··· RECORDS SUPPLIED
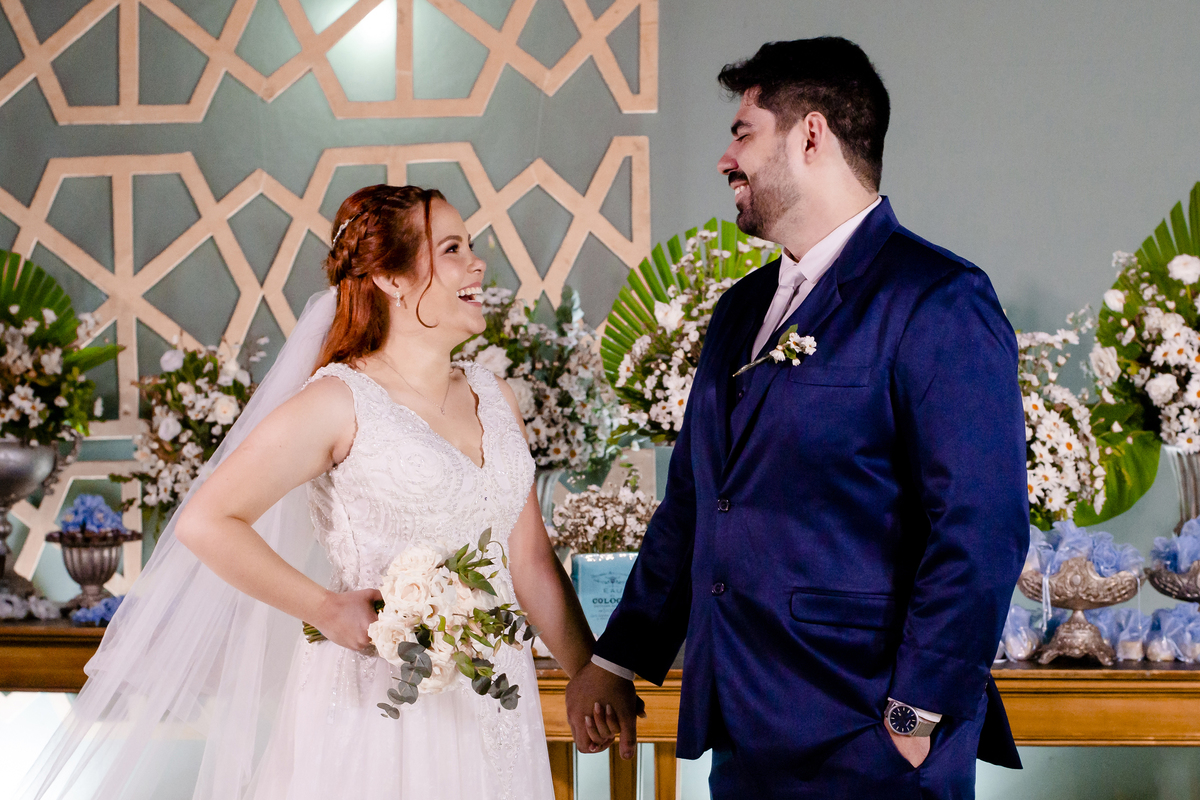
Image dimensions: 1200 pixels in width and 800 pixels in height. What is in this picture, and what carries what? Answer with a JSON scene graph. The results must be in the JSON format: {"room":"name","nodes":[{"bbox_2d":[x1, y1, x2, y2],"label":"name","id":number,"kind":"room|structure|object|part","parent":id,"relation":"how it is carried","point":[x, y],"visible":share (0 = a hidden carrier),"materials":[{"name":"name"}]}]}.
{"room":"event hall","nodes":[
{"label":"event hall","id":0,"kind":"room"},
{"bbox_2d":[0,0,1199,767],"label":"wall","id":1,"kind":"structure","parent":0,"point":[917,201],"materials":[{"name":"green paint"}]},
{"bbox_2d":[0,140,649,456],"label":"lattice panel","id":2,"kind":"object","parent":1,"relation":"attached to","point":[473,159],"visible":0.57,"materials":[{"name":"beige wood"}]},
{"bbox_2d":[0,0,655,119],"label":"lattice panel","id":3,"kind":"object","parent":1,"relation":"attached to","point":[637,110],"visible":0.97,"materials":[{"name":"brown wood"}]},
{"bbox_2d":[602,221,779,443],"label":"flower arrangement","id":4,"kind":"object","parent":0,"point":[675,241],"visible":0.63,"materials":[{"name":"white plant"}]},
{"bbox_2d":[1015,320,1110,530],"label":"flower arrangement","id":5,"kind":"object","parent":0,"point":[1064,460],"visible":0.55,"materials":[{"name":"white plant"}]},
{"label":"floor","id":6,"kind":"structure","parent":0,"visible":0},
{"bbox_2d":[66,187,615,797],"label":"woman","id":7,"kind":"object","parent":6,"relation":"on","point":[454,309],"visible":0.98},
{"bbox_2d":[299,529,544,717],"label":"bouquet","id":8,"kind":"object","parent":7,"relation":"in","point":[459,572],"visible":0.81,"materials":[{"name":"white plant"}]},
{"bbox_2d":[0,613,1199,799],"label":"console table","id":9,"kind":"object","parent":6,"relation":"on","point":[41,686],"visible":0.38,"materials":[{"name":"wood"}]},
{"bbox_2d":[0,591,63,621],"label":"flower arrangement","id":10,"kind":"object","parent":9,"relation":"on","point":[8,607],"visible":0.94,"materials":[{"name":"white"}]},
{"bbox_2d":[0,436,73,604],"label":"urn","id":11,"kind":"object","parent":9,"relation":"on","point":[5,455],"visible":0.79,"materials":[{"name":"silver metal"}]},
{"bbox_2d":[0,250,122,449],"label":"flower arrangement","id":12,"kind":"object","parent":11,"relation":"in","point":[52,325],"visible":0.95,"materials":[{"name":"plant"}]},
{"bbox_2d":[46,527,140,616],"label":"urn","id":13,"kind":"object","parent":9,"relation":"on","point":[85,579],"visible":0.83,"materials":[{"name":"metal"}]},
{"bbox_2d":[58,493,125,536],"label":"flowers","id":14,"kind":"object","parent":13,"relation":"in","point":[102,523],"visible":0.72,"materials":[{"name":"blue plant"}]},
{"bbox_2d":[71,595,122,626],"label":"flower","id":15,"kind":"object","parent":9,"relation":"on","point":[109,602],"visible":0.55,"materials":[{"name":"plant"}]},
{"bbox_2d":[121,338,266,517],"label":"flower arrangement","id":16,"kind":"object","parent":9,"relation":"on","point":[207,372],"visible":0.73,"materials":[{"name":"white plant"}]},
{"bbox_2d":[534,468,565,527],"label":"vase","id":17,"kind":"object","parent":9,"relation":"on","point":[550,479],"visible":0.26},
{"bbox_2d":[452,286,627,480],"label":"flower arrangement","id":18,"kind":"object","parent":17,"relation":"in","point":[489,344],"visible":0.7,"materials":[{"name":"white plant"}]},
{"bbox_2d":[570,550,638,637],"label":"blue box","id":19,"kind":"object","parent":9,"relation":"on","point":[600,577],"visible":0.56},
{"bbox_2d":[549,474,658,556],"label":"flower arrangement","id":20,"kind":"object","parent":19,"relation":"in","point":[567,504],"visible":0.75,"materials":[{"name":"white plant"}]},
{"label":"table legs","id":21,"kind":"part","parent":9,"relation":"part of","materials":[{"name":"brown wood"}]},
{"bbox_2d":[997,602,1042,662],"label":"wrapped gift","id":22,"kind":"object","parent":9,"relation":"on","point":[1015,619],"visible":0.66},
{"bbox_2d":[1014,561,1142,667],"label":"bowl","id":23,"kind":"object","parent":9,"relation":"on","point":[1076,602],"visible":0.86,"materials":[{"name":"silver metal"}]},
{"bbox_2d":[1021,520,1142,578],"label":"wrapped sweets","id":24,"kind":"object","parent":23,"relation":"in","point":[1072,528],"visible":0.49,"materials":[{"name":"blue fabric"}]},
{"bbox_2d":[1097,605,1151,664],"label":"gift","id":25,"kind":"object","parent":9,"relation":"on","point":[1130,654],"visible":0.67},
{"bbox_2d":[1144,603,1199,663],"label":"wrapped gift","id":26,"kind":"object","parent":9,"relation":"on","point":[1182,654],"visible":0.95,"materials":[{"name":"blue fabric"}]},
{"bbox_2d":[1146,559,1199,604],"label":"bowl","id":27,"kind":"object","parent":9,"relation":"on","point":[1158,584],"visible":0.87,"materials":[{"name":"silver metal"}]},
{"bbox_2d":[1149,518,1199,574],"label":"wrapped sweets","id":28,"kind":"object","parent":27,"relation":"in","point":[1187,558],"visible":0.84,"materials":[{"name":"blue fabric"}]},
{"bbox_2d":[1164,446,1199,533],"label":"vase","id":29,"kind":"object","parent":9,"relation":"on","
······
• TASK STATEMENT:
Could you retype the whole listing word for word, minus its pictures?

• RESPONSE:
Image dimensions: 1200 pixels in width and 800 pixels in height. What is in this picture, and what carries what? Answer with a JSON scene graph. The results must be in the JSON format: {"room":"name","nodes":[{"bbox_2d":[x1, y1, x2, y2],"label":"name","id":number,"kind":"room|structure|object|part","parent":id,"relation":"how it is carried","point":[x, y],"visible":share (0 = a hidden carrier),"materials":[{"name":"name"}]}]}.
{"room":"event hall","nodes":[
{"label":"event hall","id":0,"kind":"room"},
{"bbox_2d":[0,0,1199,767],"label":"wall","id":1,"kind":"structure","parent":0,"point":[917,201],"materials":[{"name":"green paint"}]},
{"bbox_2d":[0,140,649,456],"label":"lattice panel","id":2,"kind":"object","parent":1,"relation":"attached to","point":[473,159],"visible":0.57,"materials":[{"name":"beige wood"}]},
{"bbox_2d":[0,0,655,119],"label":"lattice panel","id":3,"kind":"object","parent":1,"relation":"attached to","point":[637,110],"visible":0.97,"materials":[{"name":"brown wood"}]},
{"bbox_2d":[602,221,779,443],"label":"flower arrangement","id":4,"kind":"object","parent":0,"point":[675,241],"visible":0.63,"materials":[{"name":"white plant"}]},
{"bbox_2d":[1015,320,1110,530],"label":"flower arrangement","id":5,"kind":"object","parent":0,"point":[1064,460],"visible":0.55,"materials":[{"name":"white plant"}]},
{"label":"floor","id":6,"kind":"structure","parent":0,"visible":0},
{"bbox_2d":[66,187,615,797],"label":"woman","id":7,"kind":"object","parent":6,"relation":"on","point":[454,309],"visible":0.98},
{"bbox_2d":[299,529,544,717],"label":"bouquet","id":8,"kind":"object","parent":7,"relation":"in","point":[459,572],"visible":0.81,"materials":[{"name":"white plant"}]},
{"bbox_2d":[0,613,1199,799],"label":"console table","id":9,"kind":"object","parent":6,"relation":"on","point":[41,686],"visible":0.38,"materials":[{"name":"wood"}]},
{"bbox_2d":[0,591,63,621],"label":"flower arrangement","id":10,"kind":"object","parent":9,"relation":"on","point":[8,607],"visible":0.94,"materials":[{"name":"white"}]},
{"bbox_2d":[0,436,73,604],"label":"urn","id":11,"kind":"object","parent":9,"relation":"on","point":[5,455],"visible":0.79,"materials":[{"name":"silver metal"}]},
{"bbox_2d":[0,250,122,449],"label":"flower arrangement","id":12,"kind":"object","parent":11,"relation":"in","point":[52,325],"visible":0.95,"materials":[{"name":"plant"}]},
{"bbox_2d":[46,527,140,616],"label":"urn","id":13,"kind":"object","parent":9,"relation":"on","point":[85,579],"visible":0.83,"materials":[{"name":"metal"}]},
{"bbox_2d":[58,493,125,536],"label":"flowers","id":14,"kind":"object","parent":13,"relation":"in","point":[102,523],"visible":0.72,"materials":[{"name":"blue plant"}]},
{"bbox_2d":[71,595,122,626],"label":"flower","id":15,"kind":"object","parent":9,"relation":"on","point":[109,602],"visible":0.55,"materials":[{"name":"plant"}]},
{"bbox_2d":[121,338,266,517],"label":"flower arrangement","id":16,"kind":"object","parent":9,"relation":"on","point":[207,372],"visible":0.73,"materials":[{"name":"white plant"}]},
{"bbox_2d":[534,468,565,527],"label":"vase","id":17,"kind":"object","parent":9,"relation":"on","point":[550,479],"visible":0.26},
{"bbox_2d":[452,286,627,480],"label":"flower arrangement","id":18,"kind":"object","parent":17,"relation":"in","point":[489,344],"visible":0.7,"materials":[{"name":"white plant"}]},
{"bbox_2d":[570,550,638,637],"label":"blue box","id":19,"kind":"object","parent":9,"relation":"on","point":[600,577],"visible":0.56},
{"bbox_2d":[549,474,658,556],"label":"flower arrangement","id":20,"kind":"object","parent":19,"relation":"in","point":[567,504],"visible":0.75,"materials":[{"name":"white plant"}]},
{"label":"table legs","id":21,"kind":"part","parent":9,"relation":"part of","materials":[{"name":"brown wood"}]},
{"bbox_2d":[997,602,1042,662],"label":"wrapped gift","id":22,"kind":"object","parent":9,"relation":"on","point":[1015,619],"visible":0.66},
{"bbox_2d":[1014,561,1142,667],"label":"bowl","id":23,"kind":"object","parent":9,"relation":"on","point":[1076,602],"visible":0.86,"materials":[{"name":"silver metal"}]},
{"bbox_2d":[1021,520,1142,578],"label":"wrapped sweets","id":24,"kind":"object","parent":23,"relation":"in","point":[1072,528],"visible":0.49,"materials":[{"name":"blue fabric"}]},
{"bbox_2d":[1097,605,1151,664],"label":"gift","id":25,"kind":"object","parent":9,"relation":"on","point":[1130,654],"visible":0.67},
{"bbox_2d":[1144,603,1199,663],"label":"wrapped gift","id":26,"kind":"object","parent":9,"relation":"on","point":[1182,654],"visible":0.95,"materials":[{"name":"blue fabric"}]},
{"bbox_2d":[1146,559,1199,604],"label":"bowl","id":27,"kind":"object","parent":9,"relation":"on","point":[1158,584],"visible":0.87,"materials":[{"name":"silver metal"}]},
{"bbox_2d":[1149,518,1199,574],"label":"wrapped sweets","id":28,"kind":"object","parent":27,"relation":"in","point":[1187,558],"visible":0.84,"materials":[{"name":"blue fabric"}]},
{"bbox_2d":[1164,446,1199,533],"label":"vase","id":29,"kind":"object","parent":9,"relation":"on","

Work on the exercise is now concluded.